Açıkçası maçtan önce zaten kazanmış hissediyordum. Yeşil zemin üzerinde oynanan oyun arka planda kalmıştı. Çünkü armanın peşinde çekilen onca çile, gidilen onca yol, yapılan onca fedakârlık sonucu geldiğimiz yer zaten kazanmış hissettiriyordu. Aynı renklere gönül verdiğim dostlarımla o stadyumda sevdamı haykırmak, kazanmak değilse nedir bilmiyorum.
Hele ki bu deplasmanda gol bulup 20 dakika da olsa önde geçirebilmek, o sevinci o heyecanı yaşayabilmek nasip oldu ya, gerisi çok da önemli değil.
Yine de adettendir, olayın özü olan futbola da bir ucundan değinelim.
Öncelikle odadaki fili öldürelim: Panathinaikos bizden iyi bir takım değil, kesinlikle değil. Thomas Hoca’nın yaptığı değişikliklere bakınca, durum bir nebze de olsa ortaya çıkıyor zaten. Eğer hedefi Avrupa Ligi olarak belirlemiş olup ona göre kadro planlaması yapmış olsaydık, bugün bambaşka bir pencereden bakıyor olabilirdik eşleşmeye.

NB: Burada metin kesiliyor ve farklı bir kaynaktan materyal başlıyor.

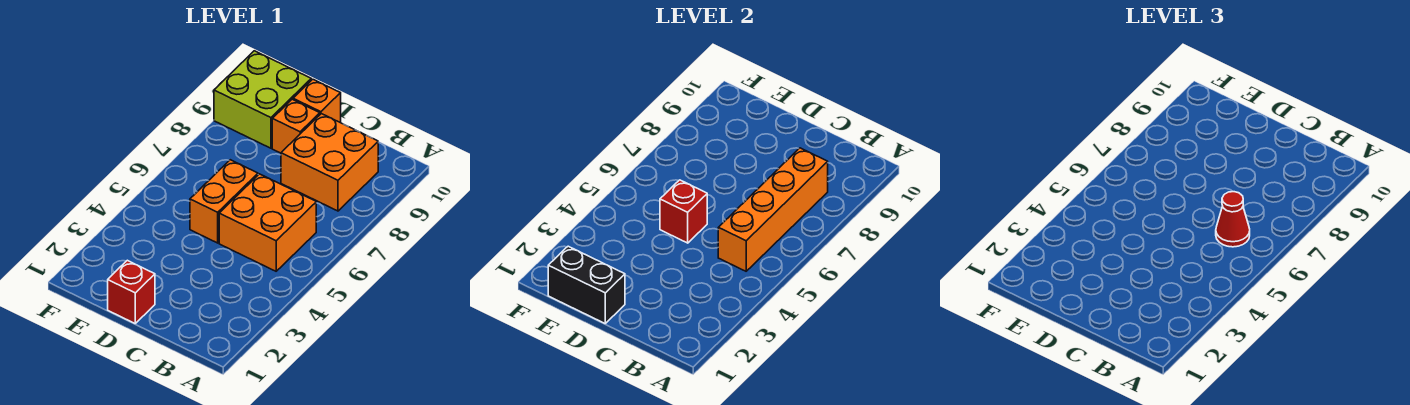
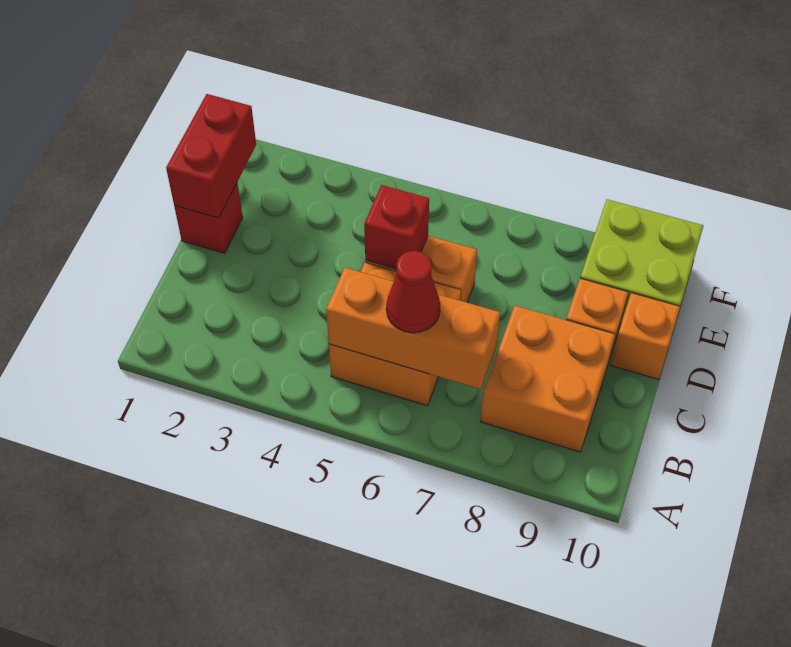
orange 1x4 brick [718,148,828,271] -> orange 1x3 brick [326,268,500,389]
black 1x2 brick [548,246,625,323] -> red 1x2 brick [166,94,256,218]

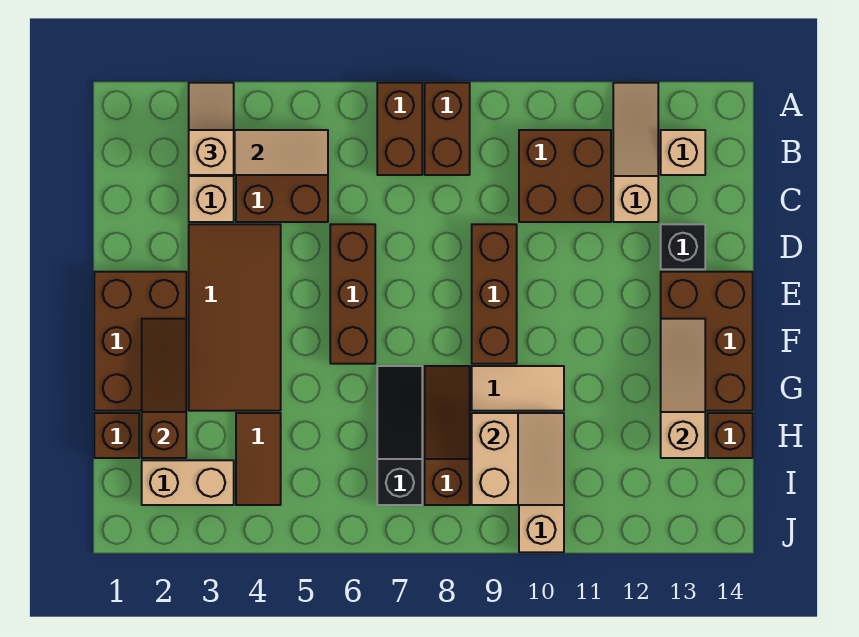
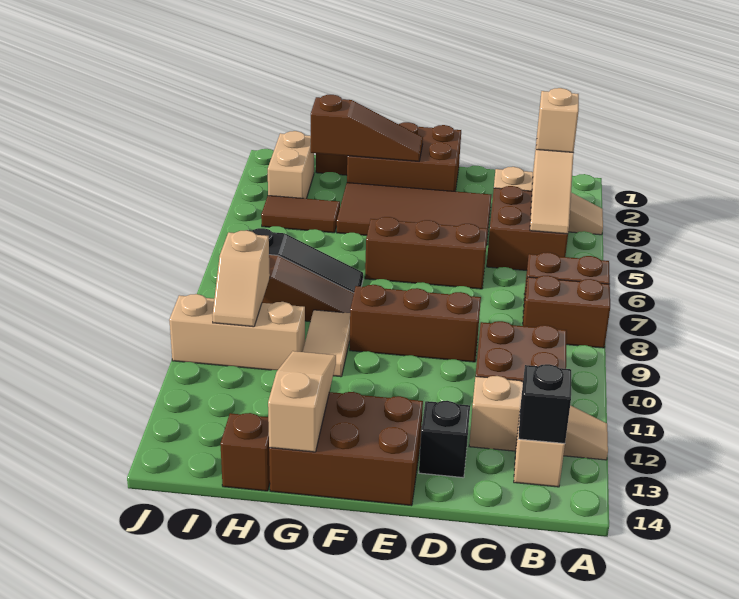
none -> black 1x1 brick [518,364,571,443]
tan 1x3 slope [661,319,705,458] -> tan 1x3 slope turned to [268,351,336,452]
tan 2x2 slope [472,413,564,505] -> tan 1x2 slope [212,230,270,327]

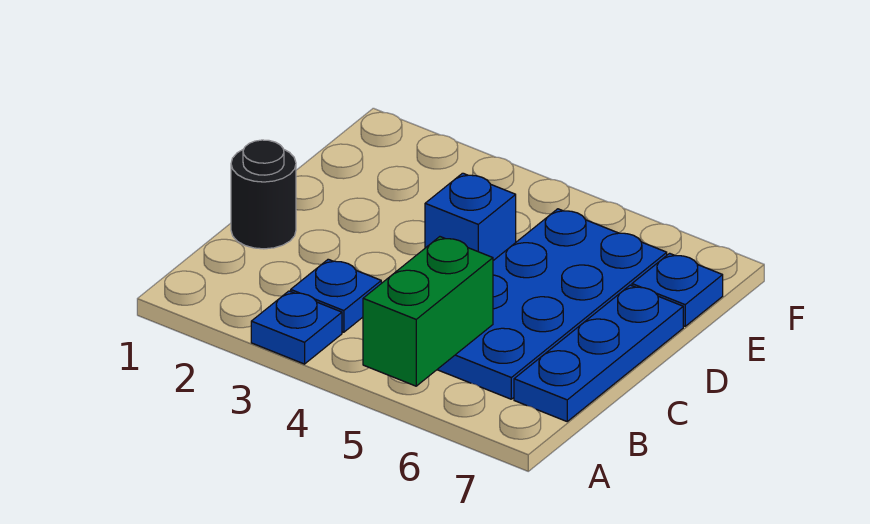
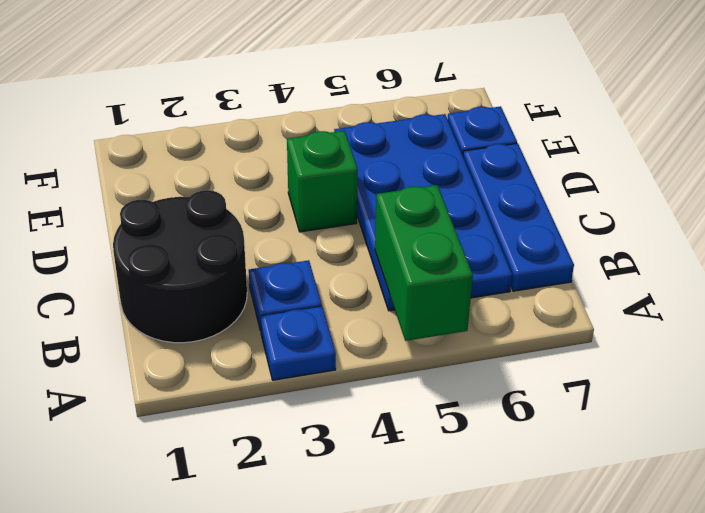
black 1x1 round brick [231,140,296,249] -> black 2x2 round brick [113,190,247,343]
blue 1x1 brick [425,173,516,261] -> green 1x1 brick [287,131,358,232]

Yine de kaybetmiş olduğumuz bir şey yok, kaybedeceğimiz bir şey de yok, ama kazanabileceğimiz çok şey var.
Yıllarca “ateşli” diye tabir edilen Yunan taraftarların ateşi, bizim alışık olduğumuz atmosferden çok uzaktı ve bizi pek de ısıtabildiğini söyleyemem.
Perşembe günü Samsun 19 Mayıs Stadyumu’nda onlara bizim ateşimizi gösterebilirsek, futbolcularımızın işini oldukça kolaylaştıracağımızı düşünüyorum. Evet, ne düşündüğünüzü biliyorum, iş yine bize düşüyor. Zaten Samsunsporlu olmak biraz da bu demek değil mi?
Deplasmanda alınan 2-1’lik mağlubiyeti kötü bir sonuç olarak görmüyorum. Sakat oyuncularımızın dönüşüyle hücum organizasyonlarımızı çeşitlendirebileceğimizi düşünürsek, beklediğimizden skorlu bir mücadele geçirebiliriz.
Yıllar önce bir köşe yazısında okuduğum gibi bitireyim yazımı: “Biz bitti demeden bitmez."